Und Jens Ehebrecht-Zumsande, Mitarbeiter im Erzbistum Hamburg und wie Hose einer der #OutInChurch-Mitinitiatoren, bemängelt, dass sich die neuen Vorgaben an einem "binären Geschlechtermodell" orientierten, "wonach es nur Frauen und Männer gibt". Die Perspektiven und Rechte von Mitarbeitenden anderer Orientierung, wie trans oder nichtbinäre Menschen, blieben unberücksichtigt. Sie blieben "diskriminiert".

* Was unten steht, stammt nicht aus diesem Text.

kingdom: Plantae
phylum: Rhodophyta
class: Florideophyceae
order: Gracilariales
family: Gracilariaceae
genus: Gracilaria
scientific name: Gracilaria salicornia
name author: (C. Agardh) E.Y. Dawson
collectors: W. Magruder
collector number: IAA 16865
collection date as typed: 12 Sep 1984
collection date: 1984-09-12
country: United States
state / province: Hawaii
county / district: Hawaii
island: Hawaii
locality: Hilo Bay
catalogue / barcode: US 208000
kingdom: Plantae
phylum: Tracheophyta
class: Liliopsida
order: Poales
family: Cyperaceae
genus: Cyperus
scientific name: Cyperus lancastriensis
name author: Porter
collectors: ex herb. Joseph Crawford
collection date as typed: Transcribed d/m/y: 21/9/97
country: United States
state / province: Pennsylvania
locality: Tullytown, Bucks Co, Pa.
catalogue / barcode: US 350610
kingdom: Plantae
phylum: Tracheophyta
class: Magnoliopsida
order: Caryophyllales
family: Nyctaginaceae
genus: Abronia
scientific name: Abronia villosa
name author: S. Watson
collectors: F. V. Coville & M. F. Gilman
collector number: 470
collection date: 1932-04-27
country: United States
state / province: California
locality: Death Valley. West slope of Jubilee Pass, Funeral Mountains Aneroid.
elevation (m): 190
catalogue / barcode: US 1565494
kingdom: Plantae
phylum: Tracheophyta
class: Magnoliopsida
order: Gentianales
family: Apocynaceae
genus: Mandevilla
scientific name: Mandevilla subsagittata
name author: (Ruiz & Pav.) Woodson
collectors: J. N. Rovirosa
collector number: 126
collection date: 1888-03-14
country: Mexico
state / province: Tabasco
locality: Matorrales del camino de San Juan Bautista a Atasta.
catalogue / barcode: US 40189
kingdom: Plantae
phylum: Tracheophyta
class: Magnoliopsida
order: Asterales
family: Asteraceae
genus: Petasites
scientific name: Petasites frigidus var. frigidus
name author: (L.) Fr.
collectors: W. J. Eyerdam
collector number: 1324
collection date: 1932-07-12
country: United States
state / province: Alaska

Ferda Ataman, der Unabhängigen Bundesbeauftragten für Antidiskriminierung im Deutschen Bundestag, spricht in Mikrofone
Die Unabhängige Antidiskriminierungsbeauftragte Ferda AtamanBild: Bernd von Jutrczenka/dpa/picture alliance

Als eine der wenigen aus der Bundespolitik äußerte sich die Antidiskriminierungsbeauftragte Ferda Ataman. Sie plädierte für die Abschaffung aller Ausnahmeregelungen, solange es nicht um die direkten Akteure der kirchlichen Verkündigung wie Geistliche oder Ordensleute geht. Erst dann seien beispielsweise die Chefärztin oder der Kindergärtner geschützt. Denn auch nach den neuen kirchlichen Vorgaben können sie entlassen werden, falls sie aus der Kirche austreten. Das will Ataman ändern.

Generell wirkt es weithin so, als ob die Bundespolitik das kirchliche Agieren kommentarlos respektiert. Schließlich sind die Kirchen in Deutschland nach wie vor die größten nicht-staatlichen Arbeitgeber und gerade im sozialen Bereich von Bedeutung.

Für Marc Frings ist das neue Arbeitsrecht eine Ermutigung des Drängens der Laien in der Kirche. Es zeige sich am neuen Arbeitsrecht, "dass Wandel und Reform von unten kommen". Ohne die Kampagne #OutInChurch und ohne "die engagierte katholische Zivilgesellschaft" stünde man nicht am jetzigen Punkt der Reformen. "So lernen wir, dass unser Tun und Diskutieren unmittelbare Konsequenzen entfalten", zeigt sich Frings zufrieden.

Spätestens Anfang März 2023 stehen weitere Reformfragen an. Bei der abschließenden Runde des "Synodalen Weges" geht es dann unter anderem um die Forderung nach Gleichberechtigung von Mann und Frau.